Programma di trasformazione e valorizzazione della sede degli ospedali riuniti di bergamo
Gli Ospedali Riuniti di Bergamo appartengono al sistema delle grandi attrezzature urbane che all’inizio del secolo scorso furono realizzate nell’intorno immediato del centro urbano di Bergamo. L’area è oggi completamente riassorbita nel contesto della città consolidata, all’interno della quale appare come un’emergenza dagli spiccati valori storici, architettonici e ambientali. L’ampliamento degli edifici esistenti (in estensione e in altezza) e la realizzazione di nuovi padiglioni ha prodotto, negli ultimi 30 anni, risultati incoerenti sotto molti aspetti. Entro il 2009 l’area sarà dismessa dagli usi ospedalieri
La variazione delle previsioni urbanistiche intende riattribuire al recinto ospedaliero il ruolo di nuova centralità urbana. Si è proposto di riqualificare la sede storica degli Ospedali Riuniti, attraverso tre azioni unitarie e integrate:
1) l’individuazione di servizi universitari, attrezzature terziarie specializzate e strutture residenziali quali funzioni cardine del processo di trasformazione urbana;
2) la localizzazione di un’ampia gamma di servizi e standard quali motori del processo di recupero;
3) la previsione di interventi di conservazione, integrazione e innovazione del patrimonio edilizio esistente quali occasioni per la valorizzazione dell’intero complesso.

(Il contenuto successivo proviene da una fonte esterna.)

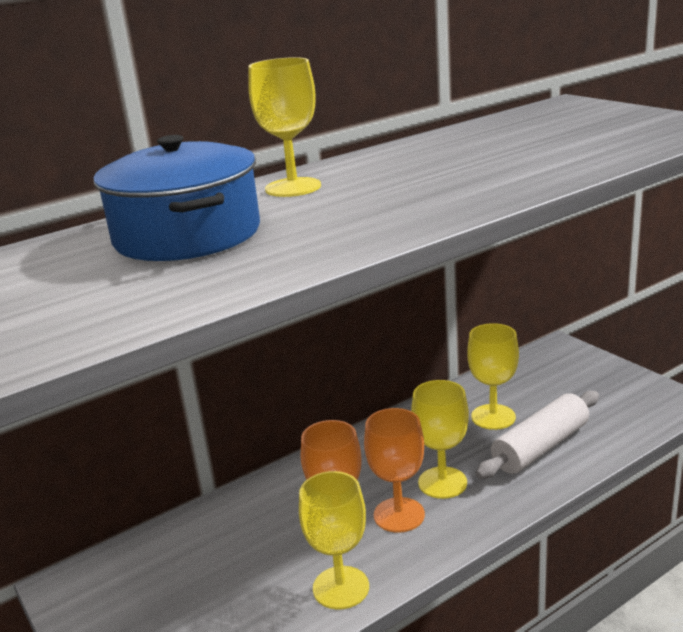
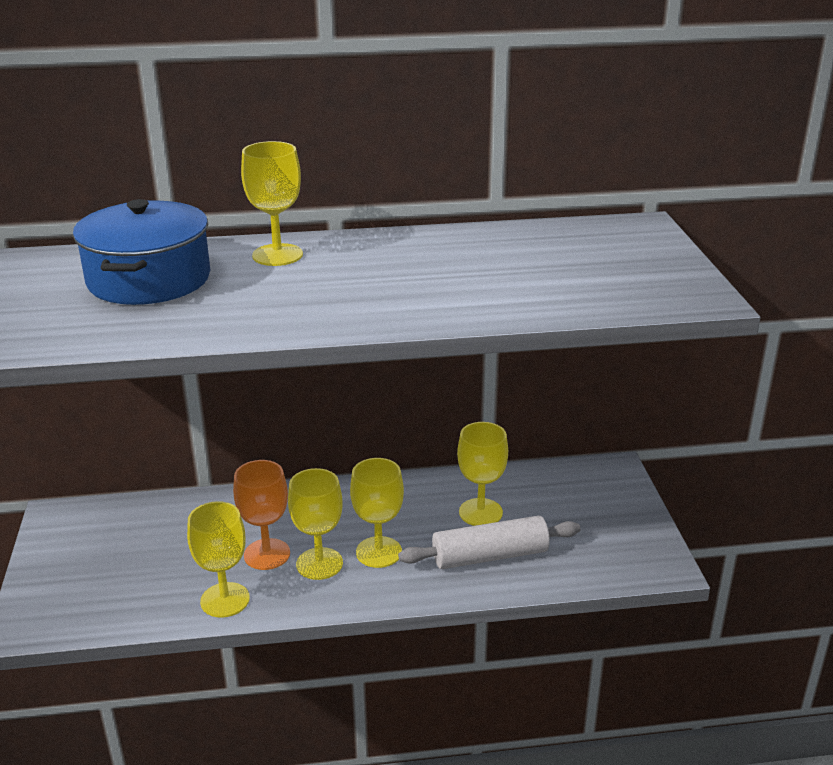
camera: 25 degrees right, 5 degrees up
orange goblet [364,408,425,532] -> yellow goblet [288,468,343,580]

Interventi di conservazione sono stati rivolti a tutti i padiglioni realizzati negli anni ’30, interventi di integrazione sono applicati ai padiglioni di più recente realizzazione, interventi di nuova edificazione sono dedicati al consolidamento dell’impianto urbanistico generale e alla riforma delle strutture edilizie incoerenti rispetto al nuovo principio insediativo.
La proposta introduce elementi di profonda innovazione rispetto alla strumentazione urbanistica vigente, garantendo lo sviluppo di programmi complessi di trasformazione urbana. Un ruolo fondamentale è giocato dalle aree e dalle attrezzature d’uso pubblico.
L’ambito di riqualificazione contribuisce al fabbisogno di standard per una superficie complessiva di 143.825 mq. Di questi 91.200 mq. sono reperiti in sito attraverso la realizzazione di servizi e spazi pubblici o di uso pubblico. In questo modo il nuovo campus universitario risulterà effettivamente integrato al contesto urbano.
Una particolare attenzione è prestata alla riconfigurazione del quadro infrastrutturale di riferimento. Sull’intero quadrante urbano occidentale viene attivato un sistema di trasporto pubblico in grado di collegare l’aereoporto, il nodo intermodale delle stazioni (FF.SS., Teb e autolinee), il centro piacentiniano, le funicolari Piscine – Porta S. Alessandro – San Vigilio, il vecchio e il nuovo ospedale.